%%

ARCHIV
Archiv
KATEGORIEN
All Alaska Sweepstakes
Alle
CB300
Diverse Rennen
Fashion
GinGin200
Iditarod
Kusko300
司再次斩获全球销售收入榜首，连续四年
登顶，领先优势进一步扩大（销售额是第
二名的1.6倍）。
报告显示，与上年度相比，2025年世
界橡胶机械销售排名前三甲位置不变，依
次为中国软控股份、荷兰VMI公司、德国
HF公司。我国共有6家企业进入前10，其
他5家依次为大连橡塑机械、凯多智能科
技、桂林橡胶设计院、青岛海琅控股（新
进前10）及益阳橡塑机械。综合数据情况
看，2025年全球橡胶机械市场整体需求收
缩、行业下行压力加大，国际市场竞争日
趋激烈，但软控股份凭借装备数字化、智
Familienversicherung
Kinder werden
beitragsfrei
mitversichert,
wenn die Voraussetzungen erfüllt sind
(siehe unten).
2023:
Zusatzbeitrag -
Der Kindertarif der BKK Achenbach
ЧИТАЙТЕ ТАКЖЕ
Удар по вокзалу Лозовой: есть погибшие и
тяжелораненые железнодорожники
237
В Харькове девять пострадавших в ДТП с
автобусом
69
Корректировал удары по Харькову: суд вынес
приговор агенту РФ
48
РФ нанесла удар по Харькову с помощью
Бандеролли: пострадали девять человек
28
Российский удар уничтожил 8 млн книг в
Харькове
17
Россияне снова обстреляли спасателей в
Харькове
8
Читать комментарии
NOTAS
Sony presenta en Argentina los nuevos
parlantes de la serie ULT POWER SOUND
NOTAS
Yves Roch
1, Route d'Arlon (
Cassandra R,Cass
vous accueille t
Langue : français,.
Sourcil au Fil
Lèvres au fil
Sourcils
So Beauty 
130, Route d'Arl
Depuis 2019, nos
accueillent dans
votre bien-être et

%%

Reproduce every line of text in all of the items above verbatim.

• _SOLUTION_
ARCHIV
Archiv
KATEGORIEN
All Alaska Sweepstakes
Alle
CB300
Diverse Rennen
Fashion
GinGin200
Iditarod
Kusko300
司再次斩获全球销售收入榜首，连续四年
登顶，领先优势进一步扩大（销售额是第
二名的1.6倍）。
报告显示，与上年度相比，2025年世
界橡胶机械销售排名前三甲位置不变，依
次为中国软控股份、荷兰VMI公司、德国
HF公司。我国共有6家企业进入前10，其
他5家依次为大连橡塑机械、凯多智能科
技、桂林橡胶设计院、青岛海琅控股（新
进前10）及益阳橡塑机械。综合数据情况
看，2025年全球橡胶机械市场整体需求收
缩、行业下行压力加大，国际市场竞争日
趋激烈，但软控股份凭借装备数字化、智
Familienversicherung
Kinder werden
beitragsfrei
mitversichert,
wenn die Voraussetzungen erfüllt sind
(siehe unten).
2023:
Zusatzbeitrag -
Der Kindertarif der BKK Achenbach
ЧИТАЙТЕ ТАКЖЕ
Удар по вокзалу Лозовой: есть погибшие и
тяжелораненые железнодорожники
237
В Харькове девять пострадавших в ДТП с
автобусом
69
Корректировал удары по Харькову: суд вынес
приговор агенту РФ
48
РФ нанесла удар по Харькову с помощью
Бандеролли: пострадали девять человек
28
Российский удар уничтожил 8 млн книг в
Харькове
17
Россияне снова обстреляли спасателей в
Харькове
8
Читать комментарии
NOTAS
Sony presenta en Argentina los nuevos
parlantes de la serie ULT POWER SOUND
NOTAS
Yves Roch
1, Route d'Arlon (
Cassandra R,Cass
vous accueille t
Langue : français,.
Sourcil au Fil
Lèvres au fil
Sourcils
So Beauty 
130, Route d'Arl
Depuis 2019, nos
accueillent dans
votre bien-être et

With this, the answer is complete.